I have a list of UniprotIDs with a corresponding residue of interest (e.g. Q7TQ48_S442). I need to retrieve the +/-6 residues around the specific site within the protein sequence(in the example, the sequence I need would be DIEAEASEERQQE). Can you suggest a method to do it for a list of IDs + residue of interest using Python, R, or an already available web-tool? Thanks, Emanuele
If I enter a list of protein IDs into UniProt from https://www.uniprot.org/uploadlists/ or by uploading a file, I get a table of results. At the top of the table, there is an option that allows you to select the columns - one option is the peptide sequence. (no programming needed so far - just upload the list of UIDs you are interested in).
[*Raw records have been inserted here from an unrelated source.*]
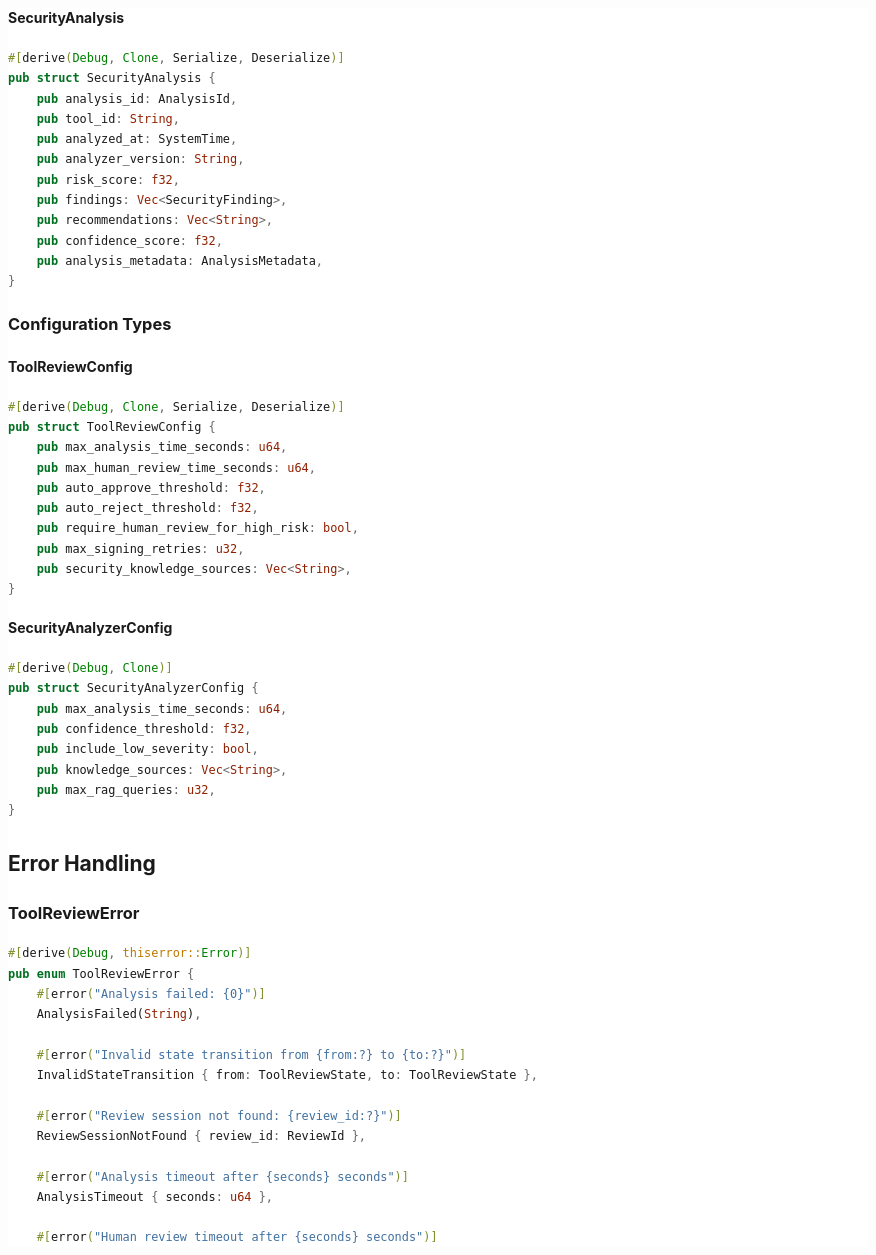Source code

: #### SecurityAnalysis
```rust
#[derive(Debug, Clone, Serialize, Deserialize)]
pub struct SecurityAnalysis {
    pub analysis_id: AnalysisId,
    pub tool_id: String,
    pub analyzed_at: SystemTime,
    pub analyzer_version: String,
    pub risk_score: f32,
    pub findings: Vec<SecurityFinding>,
    pub recommendations: Vec<String>,
    pub confidence_score: f32,
    pub analysis_metadata: AnalysisMetadata,
}
```

### Configuration Types

#### ToolReviewConfig
```rust
#[derive(Debug, Clone, Serialize, Deserialize)]
pub struct ToolReviewConfig {
    pub max_analysis_time_seconds: u64,
    pub max_human_review_time_seconds: u64,
    pub auto_approve_threshold: f32,
    pub auto_reject_threshold: f32,
    pub require_human_review_for_high_risk: bool,
    pub max_signing_retries: u32,
    pub security_knowledge_sources: Vec<String>,
}
```

#### SecurityAnalyzerConfig
```rust
#[derive(Debug, Clone)]
pub struct SecurityAnalyzerConfig {
    pub max_analysis_time_seconds: u64,
    pub confidence_threshold: f32,
    pub include_low_severity: bool,
    pub knowledge_sources: Vec<String>,
    pub max_rag_queries: u32,
}
```

## Error Handling

### ToolReviewError
```rust
#[derive(Debug, thiserror::Error)]
pub enum ToolReviewError {
    #[error("Analysis failed: {0}")]
    AnalysisFailed(String),

    #[error("Invalid state transition from {from:?} to {to:?}")]
    InvalidStateTransition { from: ToolReviewState, to: ToolReviewState },

    #[error("Review session not found: {review_id:?}")]
    ReviewSessionNotFound { review_id: ReviewId },

    #[error("Analysis timeout after {seconds} seconds")]
    AnalysisTimeout { seconds: u64 },

    #[error("Human review timeout after {seconds} seconds")]
```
Now, to extract the specific sequence, this can be done in R using the substr
command. Here, we'd want to add/subtract 6 from either end:
len13seq <- with(uniprot_data, substr(peptide_sequence, start = ind - 6, stop = ind + 6 ))
where in your example, ind = 442
.
To make this work you need to
It is possible to do this entirely within R - I did that at one point, but I'm not sure you need it unless you need the entire thing to be automated. If that's what you need, I would suggest checking out https://www.bioconductor.org/packages/3.7/bioc/html/UniProt.ws.html. I don't use Bioconductor often, so I'm not familiar with the package. When I previously used R to get UniProt data, what I was after was not available in the tablular output, and I had to modify my code quite a bit to get to the data I was after. Hopefully, the Bioconductor solution is easier than what I did.